# BOOTMGR Missing! HELP!!!



## Squeegie

Can't boot into Windows because BOOTMGR is missing?
I boot up the XP PRO logo just about to come up and something comes up sayin BOOTMGR missing press ctrl alt and del to re-start.
I can't access my computer!

i tried reinstalling it and it loads all files then right before it asks me what i want to do it says BOOTMGR is missing so it wont let me reinstall windows!! is there a way i can do it differently?? are there some files i can download and then set the harddrive as slave and put in a master and put the bootmgr on the slave?? help


----------



## jancz3rt

*Try this*

Try the repair option of the Windows XP OS. You do this by booting from the CD. Wait till you get the welcome screen and then press R. Then type in CHKDSK /P and then CHKDSK /F. Then, after this is done, type in FIXBOOT and after that is complete, type in EXIT. This could fix yoru problem.

JAN


----------



## SubKamran

Alright, I am posting here because for this error message, this was the only helpful thing that came up when I googled "BOOTMGR is Missing." I want to add my solution so people searching it can fix it hopefully.

Here's how I fixed it... this was caused by me wanting to get rid of the Vista boot loader and some smart guy said to delete "boot" folder and bootmgr file from C:\. Obviously didn't fix it.

I tried booting from XP CD and running the console, I tried:

fixmbr
fixboot
chkdsk /p
chkdsk /r
bootcfg /rebuild

Nothing.

I tried doing a repair on the XP installation, didn't work either.
I tried installing Red Hat 8, didn't work, didn't like my SATA drives.

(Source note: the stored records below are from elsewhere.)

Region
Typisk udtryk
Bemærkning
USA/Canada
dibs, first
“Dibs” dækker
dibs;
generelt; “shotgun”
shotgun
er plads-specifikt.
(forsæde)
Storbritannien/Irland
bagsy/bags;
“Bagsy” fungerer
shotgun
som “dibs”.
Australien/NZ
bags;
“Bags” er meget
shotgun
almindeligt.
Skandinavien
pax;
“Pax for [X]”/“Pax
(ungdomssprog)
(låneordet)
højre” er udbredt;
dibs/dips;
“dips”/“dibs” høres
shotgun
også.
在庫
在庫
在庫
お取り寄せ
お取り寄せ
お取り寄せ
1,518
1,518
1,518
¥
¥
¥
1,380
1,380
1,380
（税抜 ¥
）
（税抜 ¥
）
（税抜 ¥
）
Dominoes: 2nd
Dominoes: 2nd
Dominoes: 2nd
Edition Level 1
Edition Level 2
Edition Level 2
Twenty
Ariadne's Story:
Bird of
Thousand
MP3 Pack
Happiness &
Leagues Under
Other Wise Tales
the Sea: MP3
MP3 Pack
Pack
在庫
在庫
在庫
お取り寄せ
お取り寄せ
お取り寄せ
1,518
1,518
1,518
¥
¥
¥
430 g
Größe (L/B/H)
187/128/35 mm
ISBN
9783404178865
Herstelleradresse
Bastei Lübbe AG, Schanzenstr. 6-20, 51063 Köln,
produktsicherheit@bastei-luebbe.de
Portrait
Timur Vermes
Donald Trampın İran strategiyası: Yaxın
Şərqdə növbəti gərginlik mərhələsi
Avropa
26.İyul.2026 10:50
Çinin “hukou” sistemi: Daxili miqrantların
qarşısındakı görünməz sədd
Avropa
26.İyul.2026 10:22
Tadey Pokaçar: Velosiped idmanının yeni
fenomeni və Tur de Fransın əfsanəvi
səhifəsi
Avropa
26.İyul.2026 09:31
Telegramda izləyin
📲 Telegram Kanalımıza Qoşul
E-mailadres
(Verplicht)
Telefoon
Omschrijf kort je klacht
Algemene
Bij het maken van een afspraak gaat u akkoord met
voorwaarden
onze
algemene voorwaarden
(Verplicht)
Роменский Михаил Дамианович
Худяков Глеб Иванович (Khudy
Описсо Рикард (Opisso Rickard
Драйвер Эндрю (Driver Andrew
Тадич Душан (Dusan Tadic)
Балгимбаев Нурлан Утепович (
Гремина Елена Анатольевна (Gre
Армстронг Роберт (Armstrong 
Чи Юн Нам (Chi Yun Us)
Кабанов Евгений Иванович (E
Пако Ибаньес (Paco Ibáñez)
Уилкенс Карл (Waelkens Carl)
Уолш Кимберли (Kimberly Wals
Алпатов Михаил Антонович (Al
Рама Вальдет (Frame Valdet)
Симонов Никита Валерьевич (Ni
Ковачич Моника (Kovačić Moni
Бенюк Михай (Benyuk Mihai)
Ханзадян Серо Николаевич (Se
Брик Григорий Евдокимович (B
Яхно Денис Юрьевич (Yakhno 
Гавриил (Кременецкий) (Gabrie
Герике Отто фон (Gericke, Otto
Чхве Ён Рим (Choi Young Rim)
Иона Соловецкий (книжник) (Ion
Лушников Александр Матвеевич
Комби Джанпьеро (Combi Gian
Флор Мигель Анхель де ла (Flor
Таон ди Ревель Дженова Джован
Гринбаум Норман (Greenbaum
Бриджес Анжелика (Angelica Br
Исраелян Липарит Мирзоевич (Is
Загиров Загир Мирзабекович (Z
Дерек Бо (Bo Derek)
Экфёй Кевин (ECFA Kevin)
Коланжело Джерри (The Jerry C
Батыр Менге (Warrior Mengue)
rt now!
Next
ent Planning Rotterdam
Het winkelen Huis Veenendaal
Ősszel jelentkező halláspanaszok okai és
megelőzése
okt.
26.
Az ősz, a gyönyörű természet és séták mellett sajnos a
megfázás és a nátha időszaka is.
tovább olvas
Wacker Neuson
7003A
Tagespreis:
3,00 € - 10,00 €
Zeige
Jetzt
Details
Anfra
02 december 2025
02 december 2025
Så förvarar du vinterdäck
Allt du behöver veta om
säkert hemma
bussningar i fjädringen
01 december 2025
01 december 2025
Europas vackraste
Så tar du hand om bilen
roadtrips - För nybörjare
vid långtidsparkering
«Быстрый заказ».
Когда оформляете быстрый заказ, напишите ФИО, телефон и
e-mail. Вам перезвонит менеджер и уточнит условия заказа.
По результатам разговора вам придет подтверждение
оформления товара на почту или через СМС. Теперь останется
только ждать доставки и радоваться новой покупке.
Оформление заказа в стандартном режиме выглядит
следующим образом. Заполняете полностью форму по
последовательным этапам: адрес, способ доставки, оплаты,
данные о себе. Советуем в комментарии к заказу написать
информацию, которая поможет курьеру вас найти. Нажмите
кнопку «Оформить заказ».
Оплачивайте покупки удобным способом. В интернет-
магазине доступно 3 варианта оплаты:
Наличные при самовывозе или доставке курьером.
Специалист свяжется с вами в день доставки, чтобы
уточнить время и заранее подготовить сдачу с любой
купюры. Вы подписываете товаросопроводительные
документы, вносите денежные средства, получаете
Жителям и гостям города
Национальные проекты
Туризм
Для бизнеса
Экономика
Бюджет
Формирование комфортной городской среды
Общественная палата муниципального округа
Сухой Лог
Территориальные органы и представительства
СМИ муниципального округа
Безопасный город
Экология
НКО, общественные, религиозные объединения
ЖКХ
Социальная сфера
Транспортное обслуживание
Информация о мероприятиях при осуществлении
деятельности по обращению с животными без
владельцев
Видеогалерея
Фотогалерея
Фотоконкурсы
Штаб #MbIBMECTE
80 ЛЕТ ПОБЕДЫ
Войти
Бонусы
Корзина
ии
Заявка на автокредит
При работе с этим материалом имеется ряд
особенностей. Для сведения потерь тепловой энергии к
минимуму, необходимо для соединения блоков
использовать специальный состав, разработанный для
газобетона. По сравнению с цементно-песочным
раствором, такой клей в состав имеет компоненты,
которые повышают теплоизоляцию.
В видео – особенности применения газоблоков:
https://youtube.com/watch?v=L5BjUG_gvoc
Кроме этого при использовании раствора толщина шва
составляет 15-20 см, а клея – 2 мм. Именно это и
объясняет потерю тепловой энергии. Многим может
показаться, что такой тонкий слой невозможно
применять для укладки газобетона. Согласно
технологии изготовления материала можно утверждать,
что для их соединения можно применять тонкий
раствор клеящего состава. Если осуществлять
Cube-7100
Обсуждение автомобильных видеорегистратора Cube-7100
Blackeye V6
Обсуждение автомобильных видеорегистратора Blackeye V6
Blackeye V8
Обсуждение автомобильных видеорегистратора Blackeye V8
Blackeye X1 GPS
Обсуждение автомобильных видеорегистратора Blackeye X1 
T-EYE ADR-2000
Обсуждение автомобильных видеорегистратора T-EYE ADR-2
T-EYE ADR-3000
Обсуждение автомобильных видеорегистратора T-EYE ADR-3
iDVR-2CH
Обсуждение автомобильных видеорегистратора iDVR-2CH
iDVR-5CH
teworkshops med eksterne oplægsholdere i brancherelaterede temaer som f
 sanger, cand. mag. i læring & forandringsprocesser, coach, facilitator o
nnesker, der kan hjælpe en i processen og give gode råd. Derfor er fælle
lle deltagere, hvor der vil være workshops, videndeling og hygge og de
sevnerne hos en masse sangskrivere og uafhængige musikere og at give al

So, finally, I figured I'd reinstall Vista 5270 (the one I got rid of) on my other partition. Well, that didn't work... but it did sort of work and led me to the solution.

Here's what you do:

1. Boot from Vista DVD
2. Start a new install on some partition (dont need to format). Don't do it on your XP partition.
3. When it restarts, you'll still get the error message, BUT it already copied the boot files to the partition.
4. Restart and boot from Vista DVD again.
5. This time, click "Repair start up"
6. Select the installation, the password is blank so press Next.
7. Then select "Command Prompt."

Alright, here's the tricky part... we're going to copy the boot files from the X:\ drive to your XP partition (in my case, D:\)

So, I had some trouble with this... here's what you do:

Type in "d:\" (or your partition letter)
Then do:

mkdir boot

Type dir and make sure it shows up as a directory, it should say:

 <DIR>     boot

Now, from now on, ALWAYS type in "dir" whenever you do a "mkdir" command to MAKE SURE IT CREATES IT. I had some problems where it didn't always create it, or do it right.

Next, we're going to make the folder structure, type the following (while making sure to check the screen when typing "dir"; replace "d:" with your XP partition drive letter):

d:
cd boot
mkdir EFI
dir
cd EFI
mkdir Microsoft
dir
cd Microsoft
mkdir Boot
dir
cd Boot
mkdir en-US
dir
d:
cd boot
mkdir en-US
dir
mkdir Fonts
dir

Alright, the folder structure is ready. Now to copy the files.

x:
copy bootmgr d:\
cd boot
copy *.* d:\boot
cd efi
cd microsoft
cd boot
copy *.* d:\boot\efi\microsoft\boot
cd en-US
copy *.* d:\boot\efi\microsoft\boot\en-US
x:
cd boot
cd en-US
copy *.* d:\boot\en-US
cd..
cd Fonts
copy *.* d:\boot\fonts
exit

Then click Restart or press restart on your case.

If you get the message "cannot find file specified" then it means your folder structure is messed up. It needs to have the folder created to copy the files. Check and make sure your folder structure looks like:

D:\boot
D:\boot\EFI\Microsoft\Boot\en-US
D:\boot\en-US
D:\boot\Fonts


Voila, it should now start up... mine went to my repair that I tried earlier and as I speak it is finishing the repair install.


----------